Understanding how hundreds of species of tree manage to coexist in tropical forests lies at the heart of efforts to understand what generates and maintains species diversity on the planet. Consensus appears to be mounting that biotic interactions with specialist pests and pathogens comprise a key mechanism that limits the local recruitment of conspecific individuals, and thereby promotes diversity. Host use of plant enemies is limited by the capacity for pests to tolerate a range of plant defenses, including noxious and toxic secondary metabolites. Plant species with similar defenses are likely to experience competition mediated by shared natural enemies. Hence, the diversity of woody plant species occurring locally in a tropical forest may be determined in large part by species niche differences defined by secondary chemistry.
The vast diversity of plant chemical defenses has traditionally precluded community-level studies of chemical ecology. We take advantage of novel methods for acquiring and assembling mass spectra (MS) into molecular networks in which similarities in MS fragmentation patterns, and hence chemical structure, are indicated by proximity of compounds within the network. Molecular networks permit the quantification of chemical similarities between samples for which few compounds have been unambiguously structurally elucidated, an attractive utility in chemically diverse and understudied tropical forests.
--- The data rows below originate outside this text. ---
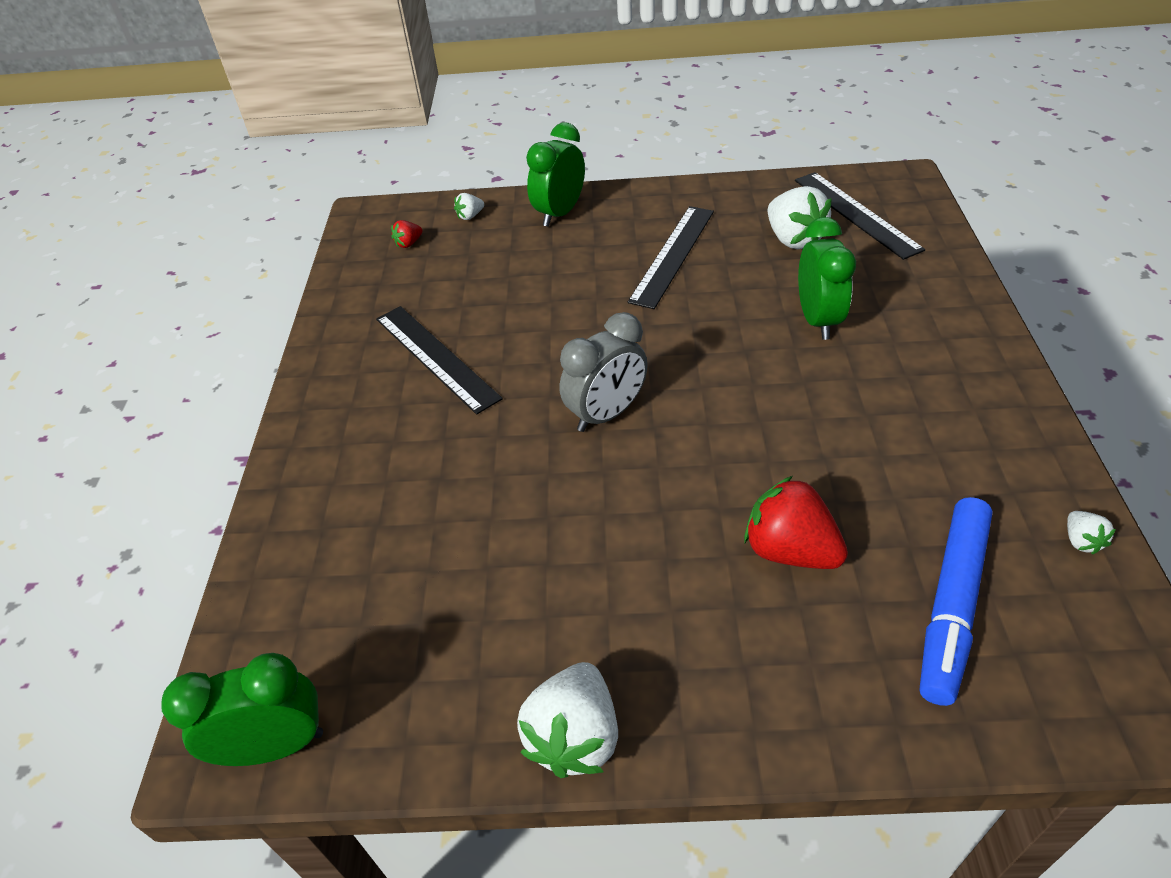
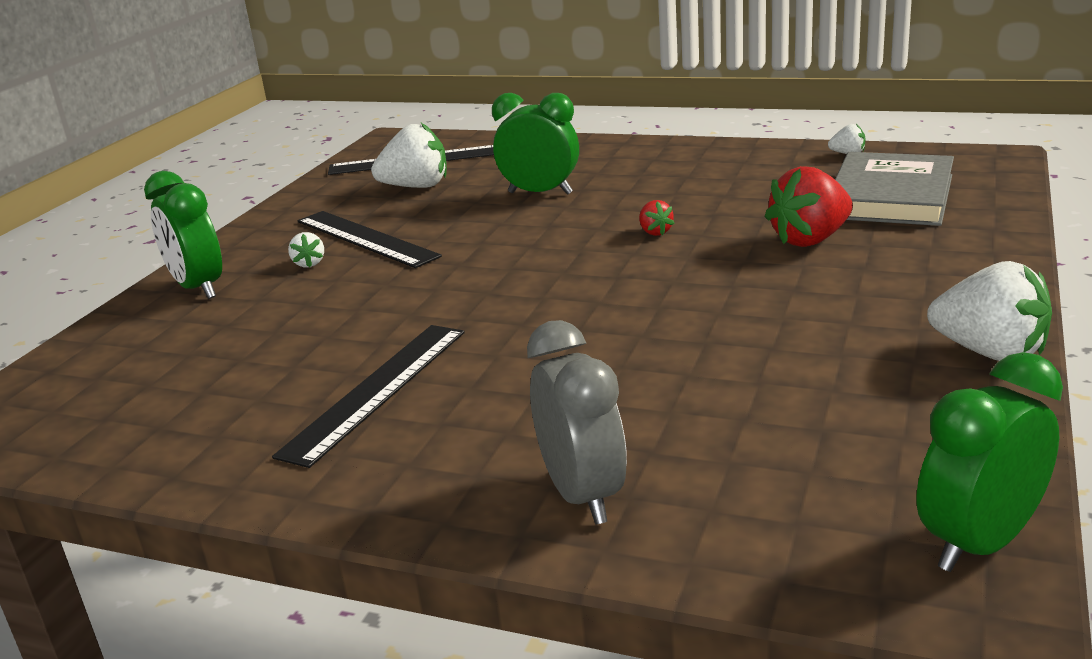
camera: 70 degrees left, 20 degrees down
green clock [161,653,323,766] -> green clock turned 45 degrees clockwise [917,352,1063,572]
black ruler [376,306,503,415] -> black ruler turned 45 degrees counterclockwise [272,325,465,468]
red strawberry [391,220,422,248] -> red strawberry moved to [639,200,675,236]
white strawberry [454,193,484,220] -> white strawberry moved to [288,232,324,267]
grey clock [559,312,648,432] -> grey clock moved to [527,320,627,525]
blue marker [920,497,993,706] -> grey book [835,152,954,226]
Here, we assemble MS molecular networks for 185 tree species that represent 95% of all individuals in the Smithsonian Institution Global Earth Observatory (ForestGEO-CTFS) Forest Dynamics Plots in Maryland and at Barro Colorado Island (BCI), Panama. We ask i) does seedling recruitment depends on the chemical neighborhood in which the seedling occurs? and ii) does phylogenetic signal in secondary chemistry decline with phylogenetic scale (i.e. is there divergence in chemistry among close relatives within species-rich genera)?
Results/Conclusions
Our models indicate a substantial effect of chemical neighborhood on the recruitment of seedlings in both forests. We find a much stronger chemical neighborhood effect in tropical tree genera, and a breakdown of phylogenetic signal in chemistry in tropical but not temperate tree genera.
Our results suggest that species differences in secondary chemistry may comprise important axes of niche differentiation among coexisting species of tropical trees. Furthermore, chemical differences may distinguish members of species-rich woody plant genera in ways that facilitate coexistence among species which otherwise share many aspects of the niche. Finally, the contrast in results between Maryland and Panama hint that the importance of chemically-defined niche differences to species coexistence may vary importantly over latitude.